• No results found

4.2 Multi regressieanalyse

4.2.2. Gelijkenissen en verschillen met Leefbaarometer

Voor het beantwoorden van de tweede centrale vraag is er een tweede regressieanalyse afgenomen met als afhankelijke variabele: Leefbaarometer 2016 gemeentelijke scores. Volgens het ministerie van BZK is de definitie die wordt gehanteerd in het geval van de Leefbaarometer: “​Leefbaarheid is de mate waarin de omgeving aansluit bij de eisen en wensen die er door de mens aan worden gesteld”. Dit kan vrij worden vertaald naar woonomgeving satisfactie. Satisfactie is gelijk aan tevredenheid en wordt gehanteerd om verwarring te voorkomen, met betrekking tot de twee afhankelijke variabelen.

Het doel van dit deel is kijken of deze definitie van leefbaarheid dezelfde determinanten heeft als die van de WoON 2015 definitie van leefbaarheid. Hierbij wordt gekeken naar de sterkste variabelen per groep kenmerken. Daarin wordt een vergelijking getrokken met de uitkomsten van de regressie met ​Woonomgeving tevredenheid.

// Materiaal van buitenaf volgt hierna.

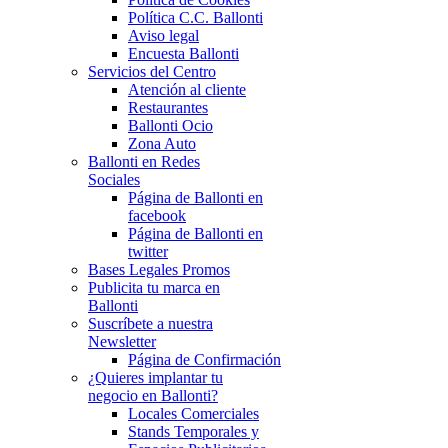
Política C.C. Ballonti
Aviso legal
Encuesta Ballonti
Servicios del Centro
Atención al cliente
Restaurantes
Ballonti Ocio
Zona Auto
Ballonti en Redes
Sociales
Página de Ballonti en
facebook
Página de Ballonti en
twitter
Bases Legales Promos
Publicita tu marca en
Ballonti
Suscríbete a nuestra
Newsletter
Página de Confirmación
¿Quieres implantar tu
negocio en Ballonti?
Locales Comerciales
Stands Temporales y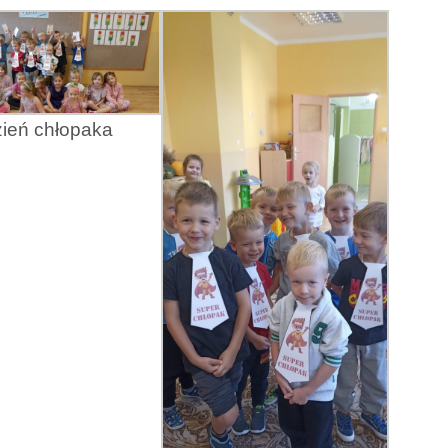
ień chłopaka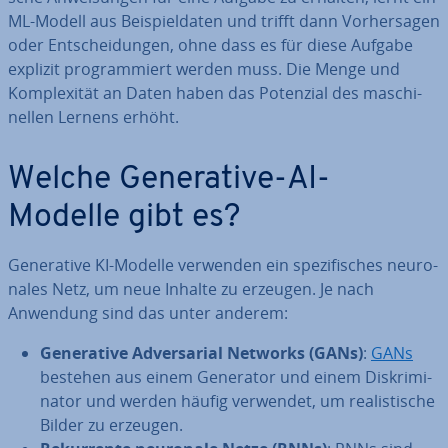
ML-Modell aus Bei­spiel­da­ten und trifft dann Vor­her­sa­gen
oder Ent­schei­dun­gen, ohne dass es für diese Aufgabe
explizit pro­gram­miert werden muss. Die Menge und
Kom­ple­xi­tät an Daten haben das Potenzial des ma­schi­
nel­len Lernens erhöht.
Welche Ge­ne­ra­ti­ve-AI-
Modelle gibt es?
Ge­ne­ra­ti­ve KI-Modelle verwenden ein spe­zi­fi­sches neu­ro­
na­les Netz, um neue Inhalte zu erzeugen. Je nach
Anwendung sind das unter anderem:
Ge­ne­ra­ti­ve Ad­ver­sa­ri­al Networks (GANs)
:
GANs
bestehen aus einem Generator und einem Dis­kri­mi­
na­tor und werden häufig verwendet, um rea­lis­ti­sche
Bilder zu erzeugen.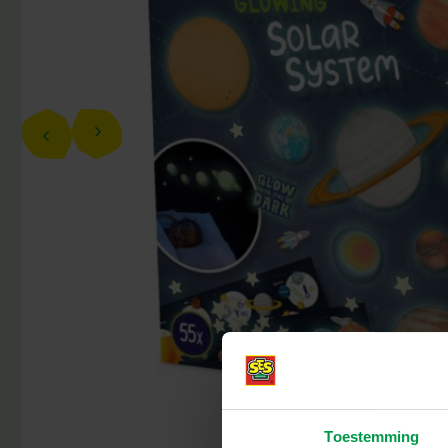
Toestemming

Meervoudige lineaire regressie ​van Leefbaarometer 2016 Gemeente scores

B Beta Sig.

(Constant) 4,096 ,000

Leeftijd (Ref. 25-34 jaar)

17-24 jaar -,049 -,011 ,020 35-44 jaar ,026 ,011 ,065 45-54 jaar ,083 ,036 ,000 55-64 jaar ,079 ,034 ,000 65-74 jaar ,101 ,040 ,000 75 jaar en ouder ,104 ,036 ,000

Geslacht (Ref. Man)

Vrouw ,019 ,010 ,013

Etniciteit (Ref. autochtoon)

niet-westers -,472 -,131 ,000

westers -,114 -,036 ,000

Huishoudsamenstelling (Ref. eenpersoonshuishoudens)

meerpersoonshuishouden met minderjarige kinderen ,128 ,060 ,000

meerpersoonshuishouden zonder minderjarige kinderen ,071 ,038 ,000

Koop of huur (Ref. Eigenaar)

Huurder -,146 -,077 ,000

Middel ,033 ,017 ,001

Hoog ,028 ,014 ,006

Contact met omwonenden (Ref. (Bijna) Nooit)

Soms ,033 ,018 ,002

Veel ,049 ,025 ,000

Overlast van omwonenden (Ref. (Bijna) Nooit)

Soms -,036 -,014 ,002

Veel ,011 ,005 ,358

Vandalisme (Ref. Geen vandalisme)

Vandalisme op 1 aspect -,123 -,061 ,000

Vandalisme op meerdere aspecten -,329 -,168 ,000

Geluidsoverlast (Ref (Bijna) Nooit)

Soms ,009 ,004 ,360

Vaak -,013 -,004 ,429

Last van stank, stof en vuil (Ref. (Bijna) Nooit)

Soms -,128 -,054 ,000

Vaak -,220 -,058 ,000

Last van verkeer (Ref. (Bijna) Nooit)

Soms ,008 ,004 ,369

Vaak ,012 ,004 ,358

Tabel 20. ​Regressieanalyse met afhankelijke variabele Leefbaarometer 2016

Demografische kenmerken

Het hoogste gestandaardiseerde negatieve coëfficiënt is -0.131 van etniciteit ‘niet westers’. Het hoogste gestandaardiseerde positieve coëfficiënt is 0,060 van huishoudsamenstelling ‘meerpersoonshuishouden met minderjarige kinderen’. De positieve invloed van huishoudsamenstelling op woonomgeving satisfactie staat averechts op de aangehaalde theorie.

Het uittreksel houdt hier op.